Despite having no hospitality experience, they welcome an ever-increasing number of tourists by day, while shielding Ethiopian Jews smuggled out of a refugee camp by night.

The 2018 CJA leadership team comprises, from left, Mark Brender, Galit Suissa Antebi, Jonathan Goodman, Orly Fayer, Patrick Essiminy, and Sandy Jesion.

These beleaguered men, women and children had fled on foot from their homes in Ethiopia, across the desert into neighbouring Sudan. The movie highlights the role of Ethiopian activist Kebede Bimro (Michael K. Williams), who risked his life repeatedly until “no one was left behind.”

The refugees are evacuated by Israeli naval commandos to a ship anchored off the coast in international waters, which takes them to Israel.

Their cover is blown when the thuggish Sudanese army realizes people are gradually disappearing from the refugee camp, which is a source of income from the United Nations.

The Red Sea Diving Resort comes to a nail-biting, action-packed conclusion as the lives of the last 400 refugees in the pipeline appear to be doomed.

The mission, codenamed Operation Brothers, was followed by the better-known Operation Moses and Operation Solomon airlifts.

The film’s director and screenwriter, Gideon Raff, co-creator of the Homeland television series, and producer Aaron Gilbert, head of Vancouver-based Bron Studios, were present at the screening.

Bron Studios’ chief legal officer, Joel Guralnick, who is originally from Montreal, played a key role in landing the sneak preview for his home community.

The Federation, JIAS and other groups and individuals in Montreal were active in supporting the rescue of the Ethiopia Jews, and in the resettlement of a small community in Montreal.

The late Baruch Tegegne, who risked his life bringing his fellow Jews to Israel in the 1970s and ’80s, lived here for many years and his daughter expressed her appreciation in a video message.

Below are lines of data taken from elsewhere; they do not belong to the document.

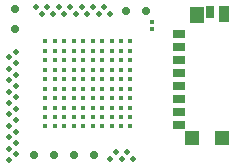
<source format=gbr>
G04 #@! TF.GenerationSoftware,KiCad,Pcbnew,(5.1.0)-1*
G04 #@! TF.CreationDate,2019-07-29T23:07:27-07:00*
G04 #@! TF.ProjectId,WireFreeV4_Release,57697265-4672-4656-9556-345f52656c65,rev?*
G04 #@! TF.SameCoordinates,Original*
G04 #@! TF.FileFunction,Paste,Top*
G04 #@! TF.FilePolarity,Positive*
%FSLAX46Y46*%
G04 Gerber Fmt 4.6, Leading zero omitted, Abs format (unit mm)*
G04 Created by KiCad (PCBNEW (5.1.0)-1) date 2019-07-29 23:07:27*
%MOMM*%
%LPD*%
G04 APERTURE LIST*
%ADD10C,0.700000*%
%ADD11R,0.340000X0.310000*%
%ADD12C,0.370000*%
%ADD13C,0.508000*%
%ADD14R,0.900000X1.400000*%
%ADD15R,0.700000X1.000000*%
%ADD16R,1.200000X1.450000*%
%ADD17R,1.000000X0.700000*%
%ADD18R,1.200000X1.150000*%
G04 APERTURE END LIST*
D10*
X142538579Y-85249261D03*
X140838579Y-85249261D03*
X134717439Y-97448819D03*
X138140000Y-97430000D03*
X136417439Y-97428819D03*
X133050000Y-97440000D03*
X131430000Y-85080000D03*
X131448039Y-86812839D03*
D11*
X143010000Y-86770000D03*
X143010000Y-86220000D03*
D12*
X134018900Y-95034720D03*
X134018900Y-94234720D03*
X134018900Y-93434720D03*
X134018900Y-92634720D03*
X134018900Y-91834720D03*
X134018900Y-91034720D03*
X134018900Y-90234720D03*
X134018900Y-89434720D03*
X134018900Y-88634720D03*
X134018900Y-87834720D03*
X134818900Y-95034720D03*
X134818900Y-94234720D03*
X134818900Y-93434720D03*
X134818900Y-92634720D03*
X134818900Y-91834720D03*
X134818900Y-91034720D03*
X134818900Y-90234720D03*
X134818900Y-89434720D03*
X134818900Y-88634720D03*
X134818900Y-87834720D03*
X135618900Y-95034720D03*
X135618900Y-94234720D03*
X135618900Y-93434720D03*
X135618900Y-92634720D03*
X135618900Y-91834720D03*
X135618900Y-91034720D03*
X135618900Y-90234720D03*
X135618900Y-89434720D03*
X135618900Y-88634720D03*
X135618900Y-87834720D03*
X136418900Y-95034720D03*
X136418900Y-94234720D03*
X136418900Y-93434720D03*
X136418900Y-92634720D03*
X136418900Y-91834720D03*
X136418900Y-91034720D03*
X136418900Y-90234720D03*
X136418900Y-89434720D03*
X136418900Y-88634720D03*
X136418900Y-87834720D03*
X137218900Y-95034720D03*
X137218900Y-94234720D03*
X137218900Y-93434720D03*
X137218900Y-92634720D03*
X137218900Y-91834720D03*
X137218900Y-91034720D03*
X137218900Y-90234720D03*
X137218900Y-89434720D03*
X137218900Y-88634720D03*
X137218900Y-87834720D03*
X138018900Y-95034720D03*
X138018900Y-94234720D03*
X138018900Y-93434720D03*
X138018900Y-92634720D03*
X138018900Y-91834720D03*
X138018900Y-91034720D03*
X138018900Y-90234720D03*
X138018900Y-89434720D03*
X138018900Y-88634720D03*
X138018900Y-87834720D03*
X138818900Y-95034720D03*
X138818900Y-94234720D03*
X138818900Y-93434720D03*
X138818900Y-92634720D03*
X138818900Y-91834720D03*
X138818900Y-91034720D03*
X138818900Y-90234720D03*
X138818900Y-89434720D03*
X138818900Y-88634720D03*
X138818900Y-87834720D03*
X139618900Y-95034720D03*
X139618900Y-94234720D03*
X139618900Y-93434720D03*
X139618900Y-92634720D03*
X139618900Y-91834720D03*
X139618900Y-91034720D03*
X139618900Y-90234720D03*
X139618900Y-89434720D03*
X139618900Y-88634720D03*
X139618900Y-87834720D03*
X140418900Y-95034720D03*
X140418900Y-94234720D03*
X140418900Y-93434720D03*
X140418900Y-92634720D03*
X140418900Y-91834720D03*
X140418900Y-91034720D03*
X140418900Y-90234720D03*
X140418900Y-89434720D03*
X140418900Y-88634720D03*
X140418900Y-87834720D03*
X141218900Y-95034720D03*
X141218900Y-94234720D03*
X141218900Y-93434720D03*
X141218900Y-92634720D03*
X141218900Y-91834720D03*
X141218900Y-91034720D03*
X141218900Y-90234720D03*
X141218900Y-89434720D03*
X141218900Y-88634720D03*
X141218900Y-87834720D03*
D13*
X133222325Y-84909120D03*
X133704924Y-85518720D03*
X134187524Y-84909120D03*
X134670123Y-85518720D03*
X135152723Y-84909120D03*
X135635322Y-85518720D03*
X136117922Y-84909120D03*
X136600521Y-85518720D03*
X137083121Y-84909120D03*
X137565720Y-85518720D03*
X138048320Y-84909120D03*
X138530919Y-85518720D03*
X139013519Y-84909120D03*
X139496118Y-85518720D03*
X130903360Y-97872919D03*
X131512960Y-97390320D03*
X130903360Y-96907720D03*
X131512960Y-96425121D03*
X130903360Y-95942521D03*
X131512960Y-95459922D03*
X130903360Y-94977322D03*
X131512960Y-94494723D03*
X130903360Y-94012123D03*
X131512960Y-93529524D03*
X130903360Y-93046924D03*
X131512960Y-92564325D03*
X130903360Y-92081725D03*
X131512960Y-91599126D03*
X130903360Y-91116526D03*
X131512960Y-90633927D03*
X130903360Y-90151327D03*
X131512960Y-89668728D03*
X130903360Y-89186128D03*
X131512960Y-88703529D03*
D14*
X149138960Y-85548840D03*
D15*
X147988960Y-85348840D03*
D16*
X146838960Y-85573840D03*
D17*
X145348960Y-87198840D03*
X145348960Y-88298840D03*
X145348960Y-93798840D03*
X145348960Y-92698840D03*
X145348960Y-89398840D03*
X145348960Y-90498840D03*
X145348960Y-91598840D03*
X145348960Y-94898840D03*
D18*
X146398960Y-95973840D03*
X148988960Y-95973840D03*
D13*
X141432399Y-97797540D03*
X140949800Y-97187940D03*
X140467200Y-97797540D03*
X139984601Y-97187940D03*
X139502001Y-97797540D03*
M02*

</source>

Raff said he saw the potential for a movie when information about the mission was declassified a few years ago, but he thought it was unlikely that a Hollywood producer would be interested in such an Israel-focused story. Nevertheless, The Red Sea Diving Resort has been given the Hollywood treatment with the intention that it reaches a broad audience, he said.

“When I meet one of the leading doctors in Israel, who tells me his father carried him as a four-year-old on his shoulders out of Ethiopia, or artists or members of the Knesset (of Ethiopian origin), I know this is something the world should know about,” he said.